### What you will do
Look below for the line containing "X009602Y019657D03*"; from there, print each line exactly up to and including the line containing "X002802Y021757D03*", and stop.

### Given data
*** Begin section ***
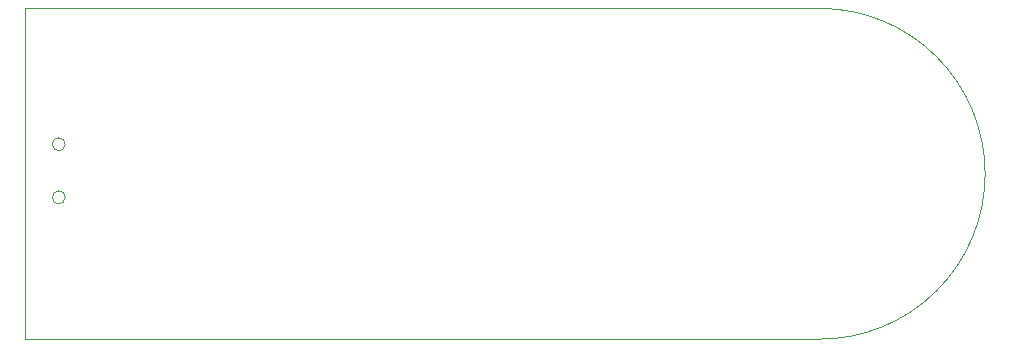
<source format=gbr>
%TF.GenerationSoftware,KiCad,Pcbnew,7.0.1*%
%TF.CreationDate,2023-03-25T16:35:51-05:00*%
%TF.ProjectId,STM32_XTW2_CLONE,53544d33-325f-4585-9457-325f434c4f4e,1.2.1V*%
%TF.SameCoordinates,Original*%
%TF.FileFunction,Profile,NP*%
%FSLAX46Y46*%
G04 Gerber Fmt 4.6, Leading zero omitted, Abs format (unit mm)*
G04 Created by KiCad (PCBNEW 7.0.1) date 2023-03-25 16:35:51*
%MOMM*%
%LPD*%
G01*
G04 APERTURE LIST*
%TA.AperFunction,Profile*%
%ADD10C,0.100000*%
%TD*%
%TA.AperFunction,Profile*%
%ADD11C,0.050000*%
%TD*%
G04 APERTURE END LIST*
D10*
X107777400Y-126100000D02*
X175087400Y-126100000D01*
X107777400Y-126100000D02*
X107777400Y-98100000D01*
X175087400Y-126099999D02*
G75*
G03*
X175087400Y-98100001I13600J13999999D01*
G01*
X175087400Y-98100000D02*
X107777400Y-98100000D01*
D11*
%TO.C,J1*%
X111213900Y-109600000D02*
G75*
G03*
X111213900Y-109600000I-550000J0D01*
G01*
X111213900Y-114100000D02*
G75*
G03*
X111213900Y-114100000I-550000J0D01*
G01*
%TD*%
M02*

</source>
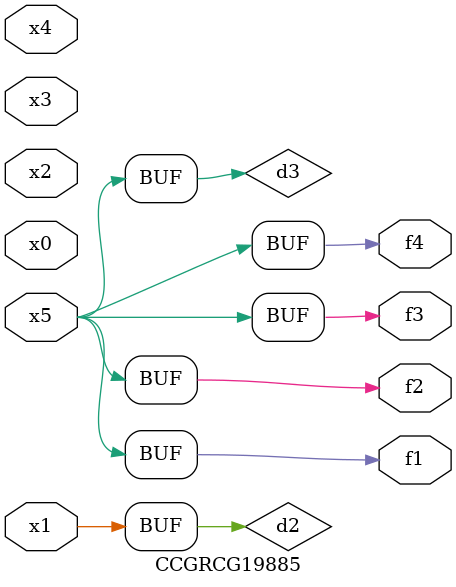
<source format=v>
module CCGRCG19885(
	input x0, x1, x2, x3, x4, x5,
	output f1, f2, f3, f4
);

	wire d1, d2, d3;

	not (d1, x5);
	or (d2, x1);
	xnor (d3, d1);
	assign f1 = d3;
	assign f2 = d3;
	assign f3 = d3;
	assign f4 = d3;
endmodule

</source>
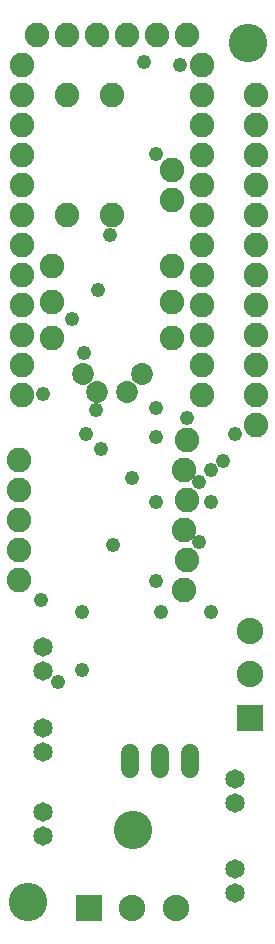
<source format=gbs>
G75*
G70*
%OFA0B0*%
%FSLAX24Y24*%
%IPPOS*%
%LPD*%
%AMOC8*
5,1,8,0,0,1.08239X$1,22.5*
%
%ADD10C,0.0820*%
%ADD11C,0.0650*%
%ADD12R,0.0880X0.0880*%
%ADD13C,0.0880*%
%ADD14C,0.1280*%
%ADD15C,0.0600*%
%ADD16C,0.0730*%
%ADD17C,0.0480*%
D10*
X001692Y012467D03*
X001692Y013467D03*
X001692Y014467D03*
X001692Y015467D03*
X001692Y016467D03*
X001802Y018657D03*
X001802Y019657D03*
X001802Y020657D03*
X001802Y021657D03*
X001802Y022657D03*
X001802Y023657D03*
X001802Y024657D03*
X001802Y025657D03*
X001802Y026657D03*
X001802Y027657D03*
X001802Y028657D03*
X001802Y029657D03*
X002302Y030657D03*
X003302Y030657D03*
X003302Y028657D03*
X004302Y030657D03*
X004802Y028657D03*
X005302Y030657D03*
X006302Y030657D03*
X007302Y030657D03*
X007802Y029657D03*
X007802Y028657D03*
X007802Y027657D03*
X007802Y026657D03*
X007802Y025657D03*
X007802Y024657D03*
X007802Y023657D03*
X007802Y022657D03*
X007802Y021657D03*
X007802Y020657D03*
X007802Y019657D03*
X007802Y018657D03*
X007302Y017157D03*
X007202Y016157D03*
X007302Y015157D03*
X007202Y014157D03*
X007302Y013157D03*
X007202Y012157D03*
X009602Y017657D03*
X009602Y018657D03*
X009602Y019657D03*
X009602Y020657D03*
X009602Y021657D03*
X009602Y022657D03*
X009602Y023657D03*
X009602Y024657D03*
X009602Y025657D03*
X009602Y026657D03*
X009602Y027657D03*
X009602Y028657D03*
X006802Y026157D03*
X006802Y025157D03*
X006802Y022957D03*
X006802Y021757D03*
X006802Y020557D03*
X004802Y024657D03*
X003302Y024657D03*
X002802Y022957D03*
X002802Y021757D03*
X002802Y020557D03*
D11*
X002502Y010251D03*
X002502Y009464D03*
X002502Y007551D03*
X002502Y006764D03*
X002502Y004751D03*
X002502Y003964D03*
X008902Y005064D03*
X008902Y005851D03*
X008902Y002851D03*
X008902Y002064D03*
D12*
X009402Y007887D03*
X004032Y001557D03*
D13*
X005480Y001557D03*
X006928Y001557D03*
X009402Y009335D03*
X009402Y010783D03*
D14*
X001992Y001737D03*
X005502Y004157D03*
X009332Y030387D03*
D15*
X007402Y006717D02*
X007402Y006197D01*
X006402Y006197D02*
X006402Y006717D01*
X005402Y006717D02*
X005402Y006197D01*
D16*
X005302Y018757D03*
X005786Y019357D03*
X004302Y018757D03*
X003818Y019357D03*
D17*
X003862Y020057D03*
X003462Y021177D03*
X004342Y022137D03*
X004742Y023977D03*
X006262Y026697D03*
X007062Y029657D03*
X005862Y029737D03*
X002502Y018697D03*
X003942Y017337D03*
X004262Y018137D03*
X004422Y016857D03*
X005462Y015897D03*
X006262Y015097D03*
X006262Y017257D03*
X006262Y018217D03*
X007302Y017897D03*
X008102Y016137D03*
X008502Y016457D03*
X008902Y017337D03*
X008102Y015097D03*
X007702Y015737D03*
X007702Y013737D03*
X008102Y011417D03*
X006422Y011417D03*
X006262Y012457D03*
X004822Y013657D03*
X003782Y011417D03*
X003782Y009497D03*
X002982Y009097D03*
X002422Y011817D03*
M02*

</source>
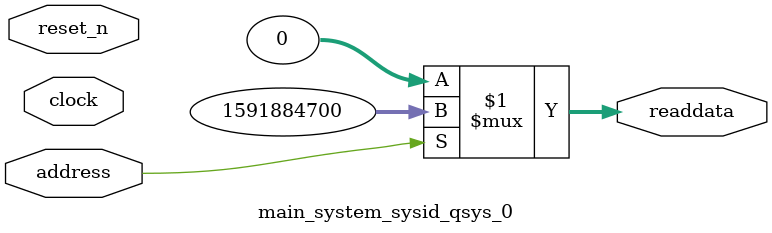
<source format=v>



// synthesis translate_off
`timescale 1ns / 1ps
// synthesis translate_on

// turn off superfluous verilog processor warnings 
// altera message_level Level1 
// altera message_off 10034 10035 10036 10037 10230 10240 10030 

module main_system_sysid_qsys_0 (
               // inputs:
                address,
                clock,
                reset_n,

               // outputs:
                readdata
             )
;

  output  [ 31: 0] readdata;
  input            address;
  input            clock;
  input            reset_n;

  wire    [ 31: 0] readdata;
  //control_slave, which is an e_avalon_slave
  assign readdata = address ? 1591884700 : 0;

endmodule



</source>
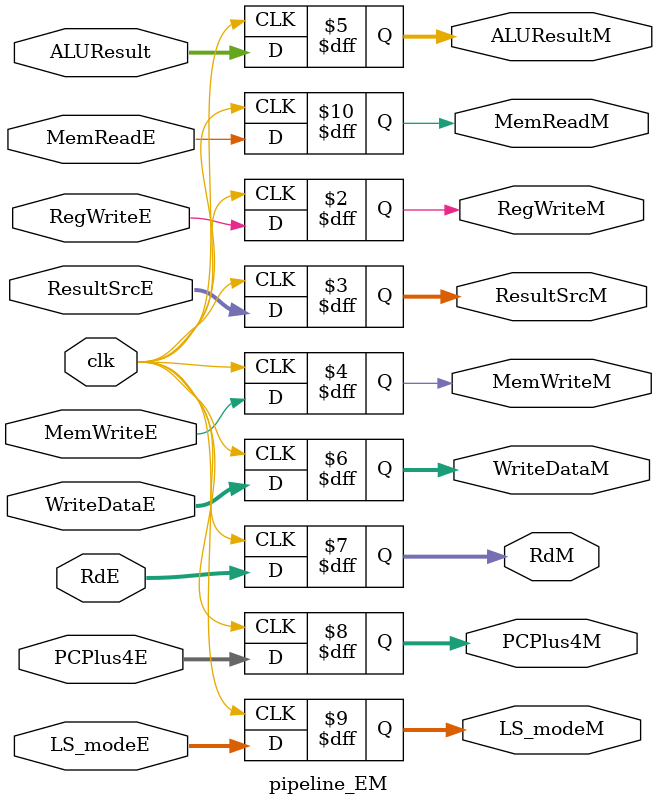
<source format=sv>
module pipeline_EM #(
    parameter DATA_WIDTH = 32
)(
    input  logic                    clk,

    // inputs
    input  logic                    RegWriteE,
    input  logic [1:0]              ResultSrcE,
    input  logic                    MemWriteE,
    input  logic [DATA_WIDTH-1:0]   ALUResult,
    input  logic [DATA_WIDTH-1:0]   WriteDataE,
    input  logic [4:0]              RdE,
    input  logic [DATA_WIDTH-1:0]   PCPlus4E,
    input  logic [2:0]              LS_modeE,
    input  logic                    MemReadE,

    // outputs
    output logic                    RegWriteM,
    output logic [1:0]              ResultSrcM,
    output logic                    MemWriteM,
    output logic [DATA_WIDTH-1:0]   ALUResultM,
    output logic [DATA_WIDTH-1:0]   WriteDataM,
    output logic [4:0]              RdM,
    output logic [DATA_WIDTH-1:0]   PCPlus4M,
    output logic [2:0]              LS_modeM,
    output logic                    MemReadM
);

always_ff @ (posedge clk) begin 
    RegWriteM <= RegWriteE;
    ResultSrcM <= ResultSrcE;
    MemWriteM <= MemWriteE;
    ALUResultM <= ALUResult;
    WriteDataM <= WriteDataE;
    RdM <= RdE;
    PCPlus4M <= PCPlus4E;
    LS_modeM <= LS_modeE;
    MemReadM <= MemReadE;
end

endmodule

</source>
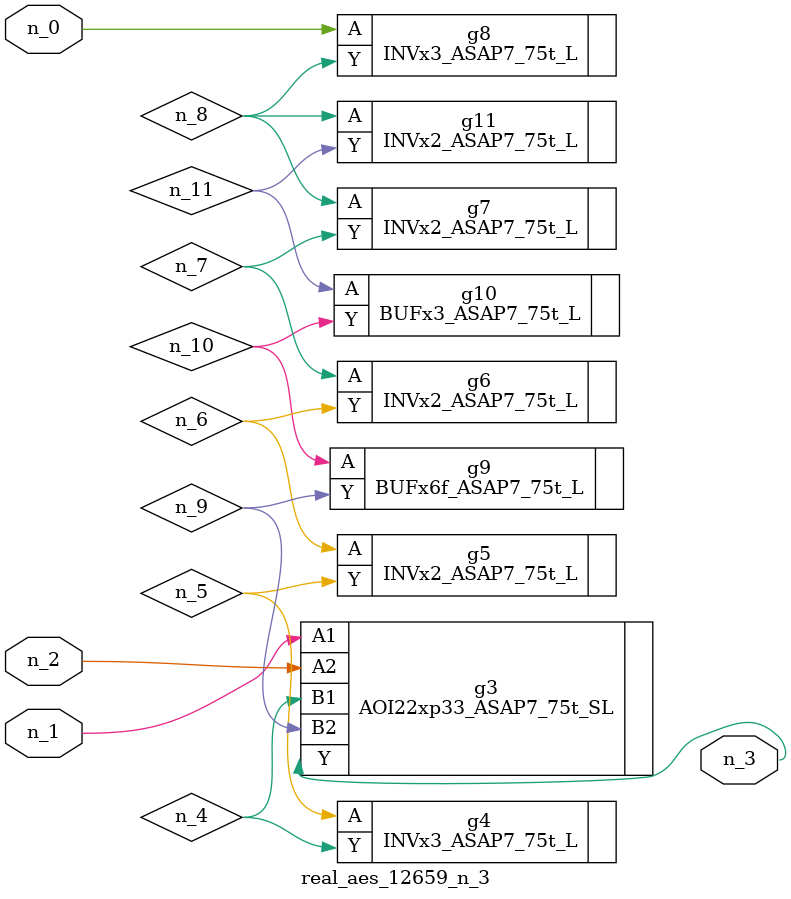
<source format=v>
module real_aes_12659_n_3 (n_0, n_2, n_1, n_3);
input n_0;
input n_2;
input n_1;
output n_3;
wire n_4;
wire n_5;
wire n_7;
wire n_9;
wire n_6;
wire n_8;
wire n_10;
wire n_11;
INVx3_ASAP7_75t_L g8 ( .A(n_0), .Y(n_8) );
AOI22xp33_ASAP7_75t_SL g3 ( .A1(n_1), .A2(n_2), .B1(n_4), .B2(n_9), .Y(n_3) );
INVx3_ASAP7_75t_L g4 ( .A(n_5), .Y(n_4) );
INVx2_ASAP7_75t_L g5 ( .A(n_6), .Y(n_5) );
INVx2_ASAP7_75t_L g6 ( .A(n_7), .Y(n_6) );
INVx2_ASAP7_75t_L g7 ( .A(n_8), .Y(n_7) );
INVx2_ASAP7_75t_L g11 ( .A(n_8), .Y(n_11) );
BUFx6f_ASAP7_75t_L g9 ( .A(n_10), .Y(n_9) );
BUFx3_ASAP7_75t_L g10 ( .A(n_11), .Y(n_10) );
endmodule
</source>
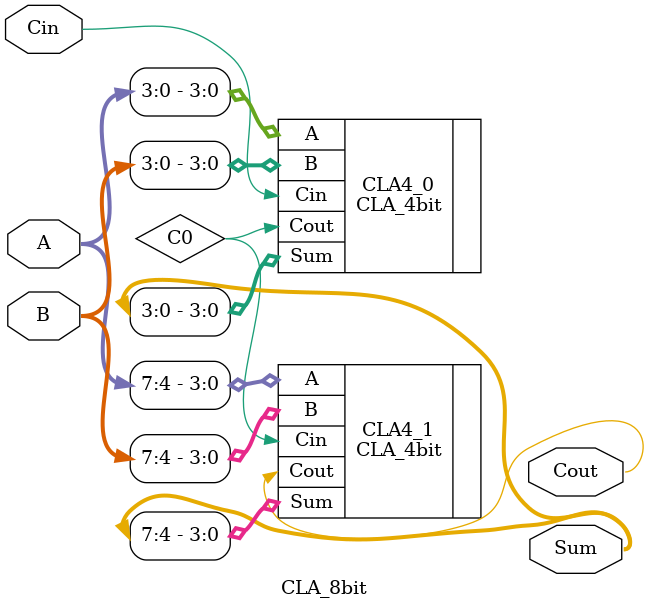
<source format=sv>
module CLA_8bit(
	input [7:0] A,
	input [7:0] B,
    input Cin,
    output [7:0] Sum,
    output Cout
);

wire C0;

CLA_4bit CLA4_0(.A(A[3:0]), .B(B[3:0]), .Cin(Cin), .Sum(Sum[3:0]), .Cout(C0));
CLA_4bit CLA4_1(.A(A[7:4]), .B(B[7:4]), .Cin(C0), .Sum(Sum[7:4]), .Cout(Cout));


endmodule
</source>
*** End section ***
### Solution for this task
X009602Y019657D03*
X009602Y020657D03*
X009602Y021657D03*
X009602Y022657D03*
X009602Y023657D03*
X009602Y024657D03*
X009602Y025657D03*
X009602Y026657D03*
X009602Y027657D03*
X009602Y028657D03*
X006802Y026157D03*
X006802Y025157D03*
X006802Y022957D03*
X006802Y021757D03*
X006802Y020557D03*
X004802Y024657D03*
X003302Y024657D03*
X002802Y022957D03*
X002802Y021757D03*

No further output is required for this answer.